= EXERCISE =
Find every line below with the word "human" in it, and copy each one.
DATASET RECORDS: Begin
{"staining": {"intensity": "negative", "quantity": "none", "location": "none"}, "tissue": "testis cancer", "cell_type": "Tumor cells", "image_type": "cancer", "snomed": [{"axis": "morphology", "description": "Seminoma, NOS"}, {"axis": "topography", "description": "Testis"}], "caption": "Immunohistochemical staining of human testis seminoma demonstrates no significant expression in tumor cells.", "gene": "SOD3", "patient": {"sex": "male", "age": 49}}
DATASET RECORDS: End
DATASET RECORDS: Begin
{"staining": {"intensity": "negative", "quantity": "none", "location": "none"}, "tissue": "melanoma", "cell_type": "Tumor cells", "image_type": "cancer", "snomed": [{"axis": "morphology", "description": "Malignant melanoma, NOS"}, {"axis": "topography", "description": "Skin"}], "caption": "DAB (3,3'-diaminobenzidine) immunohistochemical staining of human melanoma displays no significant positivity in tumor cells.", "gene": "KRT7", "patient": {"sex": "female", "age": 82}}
DATASET RECORDS: End
DATASET RECORDS: Begin
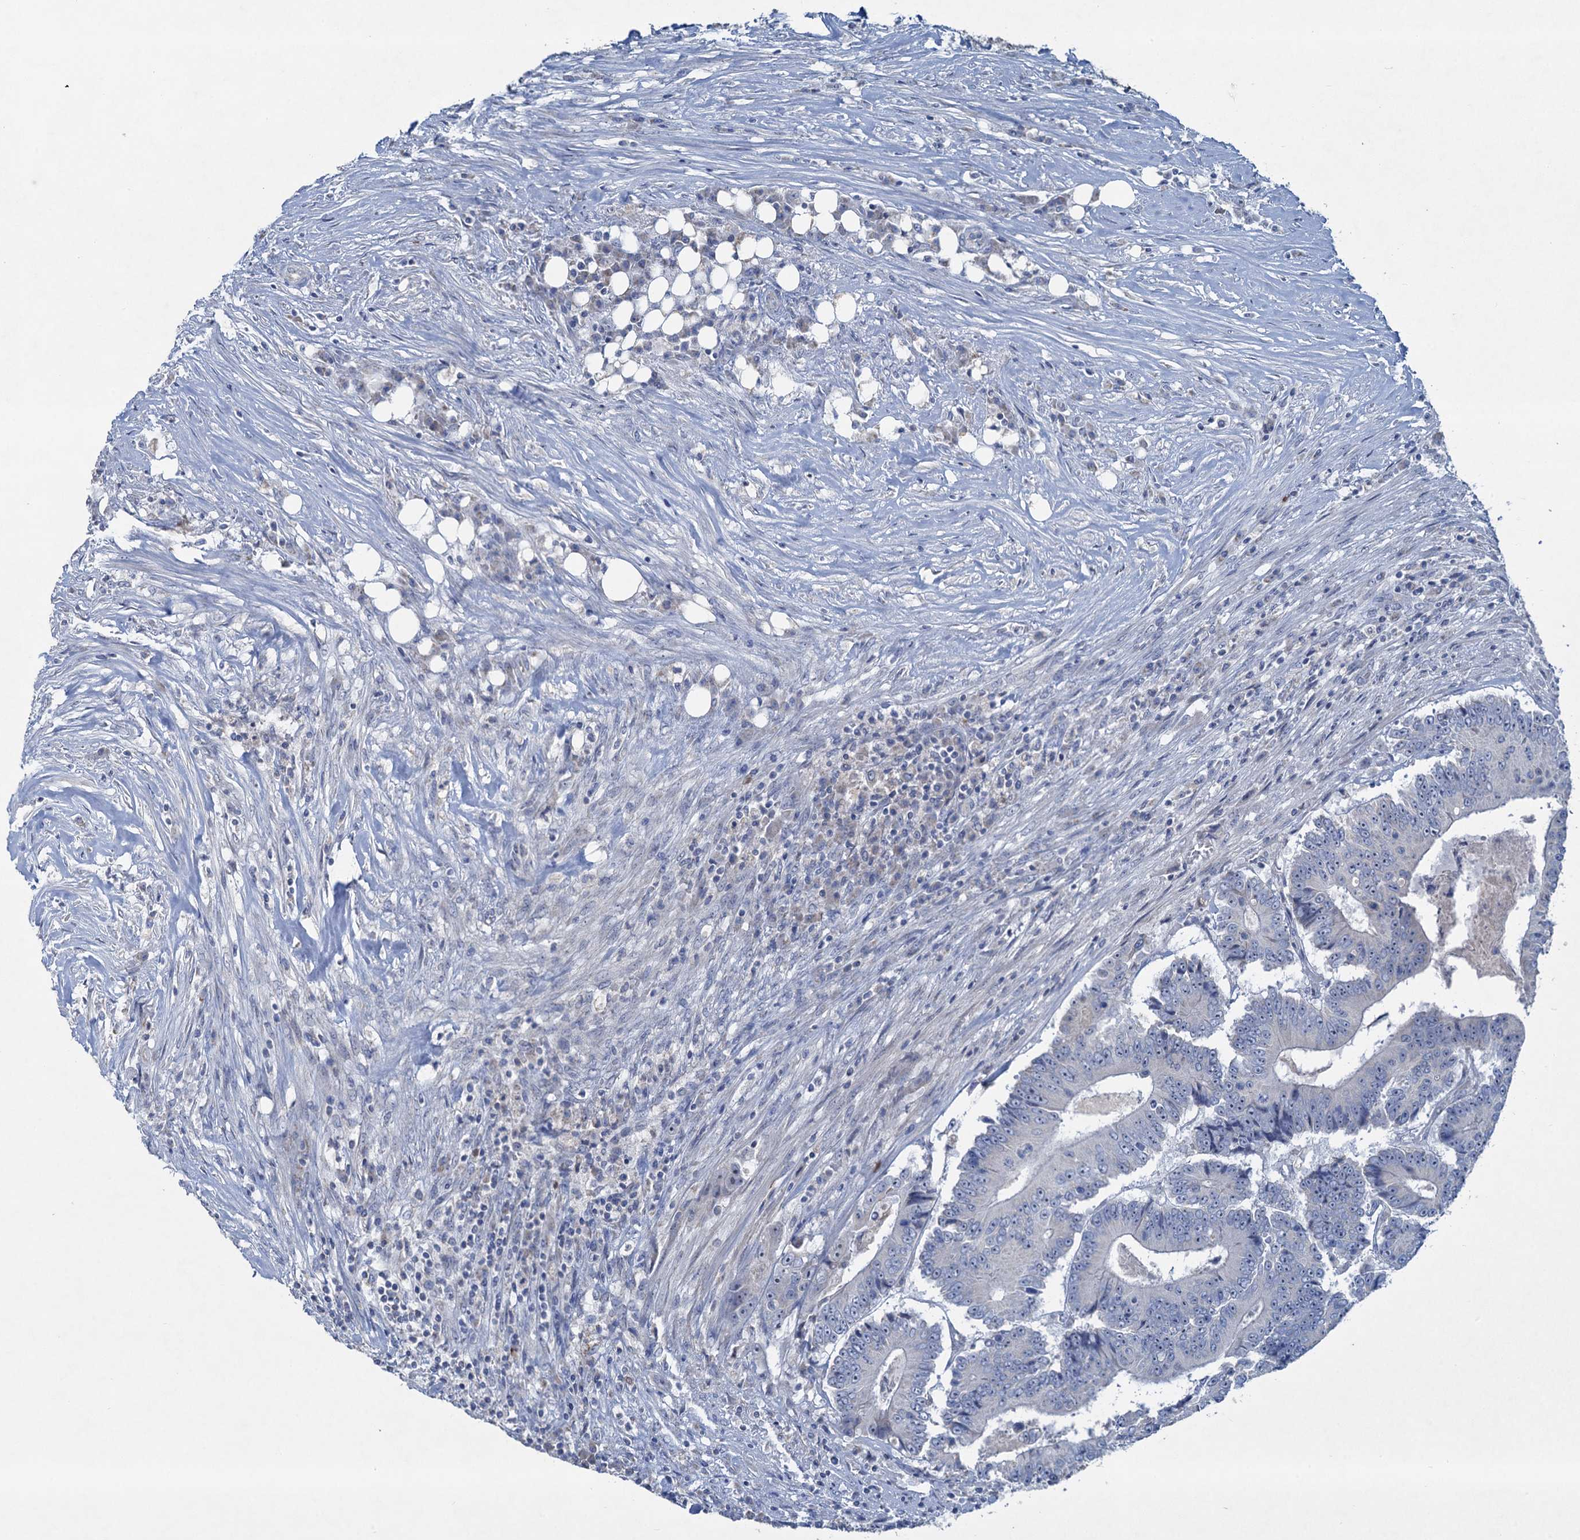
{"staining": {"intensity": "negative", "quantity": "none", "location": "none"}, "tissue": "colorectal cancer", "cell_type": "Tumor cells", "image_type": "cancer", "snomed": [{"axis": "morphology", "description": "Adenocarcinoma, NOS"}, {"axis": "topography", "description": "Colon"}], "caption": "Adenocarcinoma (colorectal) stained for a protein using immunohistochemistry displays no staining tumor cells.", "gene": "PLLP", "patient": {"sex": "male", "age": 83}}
DATASET RECORDS: End
= SOLUTION FOR THIS PROBLEM =
{"staining": {"intensity": "negative", "quantity": "none", "location": "none"}, "tissue": "testis cancer", "cell_type": "Tumor cells", "image_type": "cancer", "snomed": [{"axis": "morphology", "description": "Seminoma, NOS"}, {"axis": "topography", "description": "Testis"}], "caption": "Immunohistochemical staining of human testis seminoma demonstrates no significant expression in tumor cells.", "gene": "SOD3", "patient": {"sex": "male", "age": 49}}
{"staining": {"intensity": "negative", "quantity": "none", "location": "none"}, "tissue": "melanoma", "cell_type": "Tumor cells", "image_type": "cancer", "snomed": [{"axis": "morphology", "description": "Malignant melanoma, NOS"}, {"axis": "topography", "description": "Skin"}], "caption": "DAB (3,3'-diaminobenzidine) immunohistochemical staining of human melanoma displays no significant positivity in tumor cells.", "gene": "KRT7", "patient": {"sex": "female", "age": 82}}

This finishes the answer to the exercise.